Following the national trend, the proportion of children of immigrants residing in cohabiting and single parent families rises as immigrant generation increases. Considered an important health determinant for children in general, family structure may have a profound implication for immigrant families who tend to be highly interdependent and family-oriented as a response to immigrant challenges, such as linguistic barrier, poverty, limited access to resources, and anti-immigrant sentiment, which affect children’s health outcomes. However, a lack of knowledge about the role of family structure among immigrant families hinders a systematic understanding of whether family arrangement is a significant health determinant for children of immigrants, which could be critical to policy and program development. To this end, driven by Andersen’s behavioral model, this study investigates the association between family structure and a wide range of health outcomes among children of immigrants compared to children of natives.
Method:
This study uses the National Health Interview Survey (NHIS) data between 2010-2014, including 55,152 children between the ages of 0-17 who have at least one parent. The health outcomes include children’s poor health status, chronic (overweight/obesity and asthma), and acute (injury and cold/flu) illness, all in a dichotomous variable form (1=yes and 0=no). By combining family structure (married, cohabiting, and single parent families) and immigrant generation (US-born natives, 2nd generation, and 1st generation), this study constructs a categorical variable with nine categories as a predictor.

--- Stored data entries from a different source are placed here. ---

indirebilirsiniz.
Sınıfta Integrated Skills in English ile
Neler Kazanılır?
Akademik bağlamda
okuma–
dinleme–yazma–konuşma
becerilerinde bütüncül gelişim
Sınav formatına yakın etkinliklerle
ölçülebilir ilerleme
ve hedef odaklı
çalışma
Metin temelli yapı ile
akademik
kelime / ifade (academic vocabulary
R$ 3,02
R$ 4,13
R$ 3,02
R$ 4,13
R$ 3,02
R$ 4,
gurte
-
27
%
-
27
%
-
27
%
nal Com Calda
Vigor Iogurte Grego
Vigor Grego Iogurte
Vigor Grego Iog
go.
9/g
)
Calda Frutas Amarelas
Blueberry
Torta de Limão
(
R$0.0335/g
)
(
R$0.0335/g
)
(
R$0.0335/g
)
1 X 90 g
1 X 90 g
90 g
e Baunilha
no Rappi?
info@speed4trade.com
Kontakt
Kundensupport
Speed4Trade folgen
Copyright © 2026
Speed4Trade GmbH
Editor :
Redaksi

This study employs a logistic multivariate model to estimate the risk for adverse health outcomes among the sample children, controlling for predisposing, enabling, and need factors following Andersen’s model.
Results:
We find that 2nd generation children of single parents had a higher risk of being in poor or fair health condition (OR=1.330, p<0.0001), and 2nd generation children of cohabiting parents had higher odds of being overweight or obese (OR=1.752, p<0.01) compared to native children of married parents, after controlling for multiple covariates. At the same time, most children of immigrants across family structure and generation had significantly lower odds of having asthma, cold/flu, and injuries compared to native children of married parents.

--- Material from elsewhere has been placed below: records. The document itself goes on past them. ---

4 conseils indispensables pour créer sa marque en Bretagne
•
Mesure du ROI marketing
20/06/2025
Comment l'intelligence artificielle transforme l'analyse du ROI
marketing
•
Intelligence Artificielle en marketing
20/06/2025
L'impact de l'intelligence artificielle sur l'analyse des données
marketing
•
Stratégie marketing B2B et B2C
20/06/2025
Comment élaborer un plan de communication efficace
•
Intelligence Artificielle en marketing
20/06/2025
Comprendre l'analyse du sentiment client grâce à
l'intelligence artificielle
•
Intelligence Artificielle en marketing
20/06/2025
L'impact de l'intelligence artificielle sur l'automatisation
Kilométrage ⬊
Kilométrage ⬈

Conclusions and Implications:
The findings based on a wide range of health indicators suggest that family structure is an important health and disease determinant for children of immigrants, and 2nd generation children in single and cohabiting parent families are particularly vulnerable to negative health outcomes. Tentative patterns emerged; children of immigrants tend to have low prevalence of having health outcomes, such as asthma, cold/flu, and injuries, that commonly require a diagnosis by a healthcare provider. On the contrary, there is increased risk of having health outcomes, that are evaluated and reported by parents, not requiring a physicians diagnosis; including general health status and overweight/obesity. Differential reporting of children’s illness may explain the contradictory patterns, which calls for further research. The findings can be beneficial to social workers and organizations in creating health care services and health education intervention reflecting different needs based on family structure disparities.